The gloomy forecast made by a famous economist: Nothing can stop the recession in the USA. What's next for investors?

Falling consumer spending and a stuck housing market are pushing the U.S. economy closer to a recession, economist Gary Shilling says. He warns that the US stock market could experience a massive decline by the end of the year, according to Business Insider.
Almost nothing can stop a US recession in 2026, economist and former Merrill Lynch employee Gary Shilling said in an interview with Business Insider. He expects a strong correction in stocks as prices have reached very high levels.
Shilling also estimates that the S&P 500 index, which measures the performance of the 500 largest US companies, could drop as much as 30% by the end of the year.
He says the only things that could prevent a recession right now would be a series of fiscal stimulus or maintaining the strength of the American consumer, both of which are unlikely in his view.
Warnings from the US economy
Shilling pointed to several signals that suggest the US economy is close to recession.

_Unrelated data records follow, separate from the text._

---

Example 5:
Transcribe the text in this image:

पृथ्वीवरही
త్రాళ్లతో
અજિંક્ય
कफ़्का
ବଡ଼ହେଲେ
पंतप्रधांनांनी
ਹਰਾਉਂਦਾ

First, the housing market remains stuck as interest rates are expected to remain high. Home buying activity has slowed after rate hikes in recent weeks.
At the same time, the investments of private companies have decreased in recent years. While AI spending is on the rise, overall investment grew by just 3.9% at the end of last year.
Another important factor is population consumption, which supports approximately two-thirds of economic growth. Shilling says spending will fall because of financial pressures on citizens. Disposable income rose just 0.4% in March and the savings rate fell to 3.6%.
Americans are feeling the cumulative effects of price hikes started in the pandemic and recent inflation. Data from the Bureau of Labor Statistics show that energy prices rose 12.5% in March compared to the same period last year. This is the biggest increase since 2022 and was driven by rising oil prices.
During the same period, disposable income growth slowed to an annual pace of 0.4%. This is the lowest level in three years. At the same time, the population savings rate fell to 3.6%, reaching the minimum since 2022.
“The situation is really precarious in terms of income and people's willingness to spend,” Shilling said.
Stunning ratings
Shilling said share prices have risen to high levels in recent years. He pointed to three indicators that show stocks are overvalued.
The first is the inflation-adjusted price-to-earnings ratio of the S&P 500, called the Shiller CAPE ratio. It is at its highest level since before the collapse of the dot-com bubble. The other two indicators are the price-to-sales ratio and the price-to-book ratio, both of which are at record highs.
“Stocks are very expensive and a major correction is likely to occur sometime in the relatively near future,” Shilling said. He estimates the timing of this correction to be the end of 2026. “A 20% or 30% drop is not a big deal historically. So I would say that's probably going to happen.”
Shilling noted that it's unclear what could trigger the stock's decline. Such declines are usually caused by excesses in the market. However, he does not see the development of artificial intelligence as necessarily a sign of excess.
“I've kind of made a career out of looking for those hidden flaws, and right now I don't see anything that obviously points to a massive sell-off, but that doesn't mean it doesn't exist,” he said.
The economist warned investors of a recession and a decline in stocks over the past four years. Last year, he argued that the decline could be triggered by speculation in the financial markets, pointing to transactions in cryptocurrencies and those in the artificial intelligence sector.